Mais do que apontar para uma plena cristalização do real, portanto, o haiku
oferece um recorte preciso, reflexão e não reflexo, antes epigrama que
epitáfio.
Contra o
decantado método de Adão, penso em outro, de Otto Maria Carpeaux: “As vozes
proféticas do passado ensinam-nos a interpretar nossa situação; interpretação
que equivale a um julgamento do mundo e de nós mesmos, a um exame de
consciência.”4 A realização de tal exame pressupõe o reconhecimento
da diferença, entre tempos, lugares, seres. A ausência de ruídos só favorece a
permanência de uma consciência estável, capaz de auferir novos dados, mas não
de alterar seu julgamento. Acopla, mas não traduz. E a tradução, lembra-nos
Steiner, é a centelha vital do pensamento humano:
“Em suma, a
existência da arte e da literatura e a realidade de uma história percebida numa
comunidade dependem de um contínuo (embora no mais das vezes não consciente)
ato de tradução interna. Não há exagero em dizer que possuímos civilização
porque aprendemos a traduzir por sobre o tempo.”5
Caso a visão
de Adão venha a se realizar de forma integral, este mundo de plena interligação
acabará por extirpar a figura do leitor enquanto copartícipe dos textos que lê.
Cabe notar, todavia, que o aprendizado e Adão e seus semelhantes não pode se
restringir ao isolamento do autodidatismo. Em franca conversa com Charlie, Alan
Turing observa que, criadas a partir de uma visão positiva e até mesmo
altruísta, tais máquinas não se encontram preparadas para o redemunho de
contradições que os humanos experimentam diariamente (genocídio, tortura, abuso
sexual, destruição ecológica, iniquidade econômico-social): “Vivendo em meio a
esses tormentos, não nos surpreendemos quando ainda encontramos felicidade, até
mesmo amor. As mentes artificiais não são tão bem protegidas assim.”
Eis o
aprendizado dificultoso para máquinas cujo anseio fundamental é o de
moldarem-se a si mesmas de forma consequente. Como o caso de outros Adãos e
Evas espalhados pelo mundo mostra, após uma fase de deleite otimista, juvenil,
segue-se o dorido encontro com as “lições de desespero” que os humanos não
podem furtar-se a lhes ensinar. Do que sucede a partir disso, deixo ao leitor o
sabor da descoberta. Diante de uma possível “dor existencial” experienciada
pelas máquinas, Turing, no limite da expectação, sugere que um dia, movidas por
“angústia e pasmo”, elas acabarão por “levantar um espelho diante de nós. Nele
veremos um monstro familiar através de novos olhos que nós mesmos projetamos.
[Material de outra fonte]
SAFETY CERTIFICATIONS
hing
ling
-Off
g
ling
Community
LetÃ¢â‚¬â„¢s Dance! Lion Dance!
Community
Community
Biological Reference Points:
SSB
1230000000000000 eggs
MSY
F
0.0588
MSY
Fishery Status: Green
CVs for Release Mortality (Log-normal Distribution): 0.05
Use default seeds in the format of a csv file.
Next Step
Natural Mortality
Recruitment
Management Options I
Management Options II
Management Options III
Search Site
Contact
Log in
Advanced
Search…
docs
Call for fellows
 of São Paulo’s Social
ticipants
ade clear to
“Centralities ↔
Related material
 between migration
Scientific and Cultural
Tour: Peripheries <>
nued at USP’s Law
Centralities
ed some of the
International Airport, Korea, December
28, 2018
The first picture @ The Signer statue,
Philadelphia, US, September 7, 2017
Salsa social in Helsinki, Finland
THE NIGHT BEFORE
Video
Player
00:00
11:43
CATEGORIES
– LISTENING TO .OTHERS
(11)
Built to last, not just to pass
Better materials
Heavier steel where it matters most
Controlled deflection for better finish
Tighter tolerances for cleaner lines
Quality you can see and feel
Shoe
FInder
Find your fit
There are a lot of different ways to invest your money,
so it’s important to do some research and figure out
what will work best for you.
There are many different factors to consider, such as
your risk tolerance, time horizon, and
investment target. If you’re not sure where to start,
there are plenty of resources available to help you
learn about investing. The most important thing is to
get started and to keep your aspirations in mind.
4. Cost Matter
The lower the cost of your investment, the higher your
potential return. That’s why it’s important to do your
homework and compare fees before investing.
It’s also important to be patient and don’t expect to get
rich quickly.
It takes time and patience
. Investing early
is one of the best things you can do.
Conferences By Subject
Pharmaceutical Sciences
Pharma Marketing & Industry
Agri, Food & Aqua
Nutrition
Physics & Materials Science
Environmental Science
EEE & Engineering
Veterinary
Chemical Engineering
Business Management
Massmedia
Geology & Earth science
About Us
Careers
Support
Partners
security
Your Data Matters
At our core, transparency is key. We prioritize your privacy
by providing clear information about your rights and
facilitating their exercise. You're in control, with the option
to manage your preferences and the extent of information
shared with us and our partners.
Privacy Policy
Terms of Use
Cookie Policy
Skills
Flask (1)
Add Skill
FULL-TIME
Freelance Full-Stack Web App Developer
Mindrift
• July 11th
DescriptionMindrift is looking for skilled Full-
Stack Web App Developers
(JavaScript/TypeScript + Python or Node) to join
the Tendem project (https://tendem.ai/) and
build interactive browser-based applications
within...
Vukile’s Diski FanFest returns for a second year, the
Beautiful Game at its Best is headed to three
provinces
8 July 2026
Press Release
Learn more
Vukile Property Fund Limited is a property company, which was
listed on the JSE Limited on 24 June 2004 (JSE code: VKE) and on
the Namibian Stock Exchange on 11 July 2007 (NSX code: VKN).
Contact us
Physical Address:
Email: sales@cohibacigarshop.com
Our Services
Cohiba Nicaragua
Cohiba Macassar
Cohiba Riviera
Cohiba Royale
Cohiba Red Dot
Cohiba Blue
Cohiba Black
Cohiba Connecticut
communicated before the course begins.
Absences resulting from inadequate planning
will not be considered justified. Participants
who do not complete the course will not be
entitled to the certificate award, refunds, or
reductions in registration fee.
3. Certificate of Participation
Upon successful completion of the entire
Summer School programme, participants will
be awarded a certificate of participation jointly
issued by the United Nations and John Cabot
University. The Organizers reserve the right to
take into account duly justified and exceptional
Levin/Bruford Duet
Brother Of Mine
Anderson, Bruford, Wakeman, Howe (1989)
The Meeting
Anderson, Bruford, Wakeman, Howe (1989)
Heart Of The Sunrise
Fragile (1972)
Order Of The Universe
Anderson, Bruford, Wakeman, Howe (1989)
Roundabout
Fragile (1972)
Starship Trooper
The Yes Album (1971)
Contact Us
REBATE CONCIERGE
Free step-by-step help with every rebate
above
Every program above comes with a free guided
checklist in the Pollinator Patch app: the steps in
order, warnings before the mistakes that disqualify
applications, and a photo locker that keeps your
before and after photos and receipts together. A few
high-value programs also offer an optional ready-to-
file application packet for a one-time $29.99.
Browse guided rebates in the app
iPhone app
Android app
Talvez o choque nos obrigue a fazer algo em nosso próprio benefício.”
Neste
romance potente sobre os augúrios e suplícios da consciência, a literatura é
convocada a refletir sobre sua própria natureza e a verdade de suas mentiras.
Mas o que esta verdade não pode ocultar, posto se tratar de seu ponto de
partida, é a divisa virgiliana pinçada por McEwan: “Há lágrimas na natureza das
coisas” [“Sunt lacrimae rerum”]. Eis a felix culpa a partir da qual a
literatura erige seus múltiplos evangelhos.
Notas
1
Douglas Parker, "Hwaet We Holbytla . . . ," Hudson Review
9 (Winter 1956-1957), pp. 598-609,
2
Ian McEwan. Reparação. Trad. Paulo Henriques Britto, Companhia das Letras,
2002.
3
George Steiner. Depois de Babel: Questões de linguagem e tradução. Trad. Carlos
Alberto Faraco , Editora UFPR, 2005, p.
72.
4
Otto Maria Carpeaux. “Prefácio”. In: A cinza do purgatório. Livraria Danúbio
Editora, 2015, p. 14.
5
George Steiner. Depois de Babel, cit.,p. 56.